Emily Nutella: Why Are Hospitals Burying So Many Enemies?
What’s All This Fuss?
What’s all this fuss I keep hearing about “bury ’em enema”?
YONKERS, N.Y. — I was sitting in my kitchen on Tuesday morning, reading the paper as I do every morning because I believe an informed citizenry is the only thing standing between this country and total chaos, when I came across an article about the millions of Americans who are apparently undergoing something called a “bury ’em enemy” procedure each year. In hospitals. With doctors present.
I put the paper down and looked at Mr. Buttons, and Mr. Buttons looked at me, and I will tell you that neither one of us could believe what we had just read.
Let me be very clear about what I am saying. The American medical establishment — the same people we trust with our children, our elderly, and our most vulnerable citizens — is apparently in the business of burying people’s enemies. On a table. Under fluorescent lighting. With a tube. I do not know what the tube is for and I do not want to know, because whatever it is for, it is not the point. The point is that we have, as a society, decided that the appropriate way to deal with one’s adversaries is to take them to a hospital and have a doctor bury them, and nobody — not the surgeon general, not the AMA, not a single member of Congress — has stood up and said, “Excuse me, but this is not what medicine is for.”
As a thirty-one-year veteran of the Yonkers public school system, I spent three decades teaching children that when you have a conflict with someone, you use your words. You do not bury them. You do not even threaten to bury them. You sit down, you look the other person in the eye, and you say, “I hear what you are saying, and I disagree, but I respect you as a person.” That is what I taught every child who came through Room 14 at P.S. 16, and I would like to think that not a single one of them grew up to schedule a bury-em-enemy appointment at Mount Sinai.
And yet here we are. According to the article, these procedures are covered by most insurance plans. Covered! By insurance! Your tax dollars and mine are subsidizing the burial of enemies. I called my nephew, Kevin, to ask whether his insurance covered enemy burial, and he said, “Aunt Emily, please stop calling me about the newspaper,” which I took as a yes. The shame was obvious in his voice.
What disturbs me most is the casual way people discuss it, as though having your enemies buried is as routine as a teeth cleaning. I heard a woman on the bus yesterday say she had one scheduled for Thursday and she “wasn’t looking forward to it but her doctor said it was time.” Time! Time for what? Time to bury your enemies in a medical facility? What happened to forgiveness? What happened to turning the other cheek? What happened to writing a firm but civil letter, which is what I have always done and which has served me very well, except for the time the principal called it “borderline threatening,” which I maintain was a misreading of my tone?
I would like to see this country get back to a place where we resolve our differences like adults. If you have an enemy, talk to them. Invite them to dinner. Send them a card. Do not — and I cannot believe I have to say this — do not take them to a gastroenterologist and have them buried. The children are watching, and they deserve better.

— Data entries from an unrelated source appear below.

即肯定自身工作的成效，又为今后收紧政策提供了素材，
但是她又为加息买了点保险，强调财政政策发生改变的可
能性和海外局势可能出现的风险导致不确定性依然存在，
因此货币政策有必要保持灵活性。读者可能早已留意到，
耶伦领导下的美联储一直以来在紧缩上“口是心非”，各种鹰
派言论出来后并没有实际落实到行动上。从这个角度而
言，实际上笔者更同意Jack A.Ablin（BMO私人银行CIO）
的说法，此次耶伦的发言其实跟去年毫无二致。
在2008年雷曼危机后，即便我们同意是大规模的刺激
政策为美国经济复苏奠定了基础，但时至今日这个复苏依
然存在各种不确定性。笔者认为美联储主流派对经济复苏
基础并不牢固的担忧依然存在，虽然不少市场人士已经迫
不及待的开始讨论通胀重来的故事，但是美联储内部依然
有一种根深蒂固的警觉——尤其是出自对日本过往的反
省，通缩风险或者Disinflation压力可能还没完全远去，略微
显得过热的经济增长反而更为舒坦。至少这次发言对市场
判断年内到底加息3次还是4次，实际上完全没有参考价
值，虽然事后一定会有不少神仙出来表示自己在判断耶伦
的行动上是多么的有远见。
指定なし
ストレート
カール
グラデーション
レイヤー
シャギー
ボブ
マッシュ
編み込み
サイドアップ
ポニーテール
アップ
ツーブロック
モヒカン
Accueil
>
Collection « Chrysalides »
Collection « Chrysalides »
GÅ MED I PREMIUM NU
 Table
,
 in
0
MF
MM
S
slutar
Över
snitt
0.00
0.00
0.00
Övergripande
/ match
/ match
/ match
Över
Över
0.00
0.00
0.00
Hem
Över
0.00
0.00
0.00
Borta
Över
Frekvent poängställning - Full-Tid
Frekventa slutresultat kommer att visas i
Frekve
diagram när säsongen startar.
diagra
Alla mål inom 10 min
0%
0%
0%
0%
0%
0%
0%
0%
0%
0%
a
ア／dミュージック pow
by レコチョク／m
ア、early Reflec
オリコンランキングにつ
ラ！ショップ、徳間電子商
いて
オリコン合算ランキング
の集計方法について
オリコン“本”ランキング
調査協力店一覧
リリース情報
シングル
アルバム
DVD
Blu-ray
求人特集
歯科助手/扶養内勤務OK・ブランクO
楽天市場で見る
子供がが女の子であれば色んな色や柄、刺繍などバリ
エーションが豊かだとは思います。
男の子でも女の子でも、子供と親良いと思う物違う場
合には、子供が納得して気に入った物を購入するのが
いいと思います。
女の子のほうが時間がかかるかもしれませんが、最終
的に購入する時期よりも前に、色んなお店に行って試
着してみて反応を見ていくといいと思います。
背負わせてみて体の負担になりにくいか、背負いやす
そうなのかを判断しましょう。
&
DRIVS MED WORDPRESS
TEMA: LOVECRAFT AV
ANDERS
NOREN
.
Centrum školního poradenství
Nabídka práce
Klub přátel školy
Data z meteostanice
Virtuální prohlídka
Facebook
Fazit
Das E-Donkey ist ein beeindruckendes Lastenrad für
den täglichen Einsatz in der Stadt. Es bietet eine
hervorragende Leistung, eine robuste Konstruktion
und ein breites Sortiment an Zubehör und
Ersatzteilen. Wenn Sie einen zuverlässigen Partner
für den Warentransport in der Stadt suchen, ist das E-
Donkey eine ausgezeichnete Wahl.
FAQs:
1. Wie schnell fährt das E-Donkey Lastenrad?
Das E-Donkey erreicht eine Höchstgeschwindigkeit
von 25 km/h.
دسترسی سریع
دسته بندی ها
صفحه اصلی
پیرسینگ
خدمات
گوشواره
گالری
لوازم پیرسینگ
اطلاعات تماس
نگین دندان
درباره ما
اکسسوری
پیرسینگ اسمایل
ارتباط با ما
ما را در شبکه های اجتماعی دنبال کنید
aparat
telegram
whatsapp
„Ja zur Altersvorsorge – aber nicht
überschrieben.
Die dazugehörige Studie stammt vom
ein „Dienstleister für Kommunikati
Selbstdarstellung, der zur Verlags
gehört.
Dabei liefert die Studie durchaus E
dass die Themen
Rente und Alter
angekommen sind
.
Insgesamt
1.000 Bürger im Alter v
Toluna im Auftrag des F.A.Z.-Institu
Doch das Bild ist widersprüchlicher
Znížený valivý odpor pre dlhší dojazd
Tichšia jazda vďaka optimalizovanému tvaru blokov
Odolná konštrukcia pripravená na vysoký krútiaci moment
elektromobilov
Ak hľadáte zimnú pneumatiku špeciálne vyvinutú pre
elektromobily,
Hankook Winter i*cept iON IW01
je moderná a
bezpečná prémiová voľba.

UPDATE: It has been brought to Ms. Nutella’s attention that a “barium enema” is a diagnostic imaging procedure in which a contrast agent is introduced into the lower gastrointestinal tract to allow for X-ray visualization of the colon and rectum. It does not involve burying anyone’s enemies. Ms. Nutella would like to clarify that she fully supports diagnostic medicine and considers the matter closed. She adds that “barium” and “bury ’em” sound “exactly the same” and that this is, if anything, a failure of the medical profession to name its procedures more clearly. — Ed.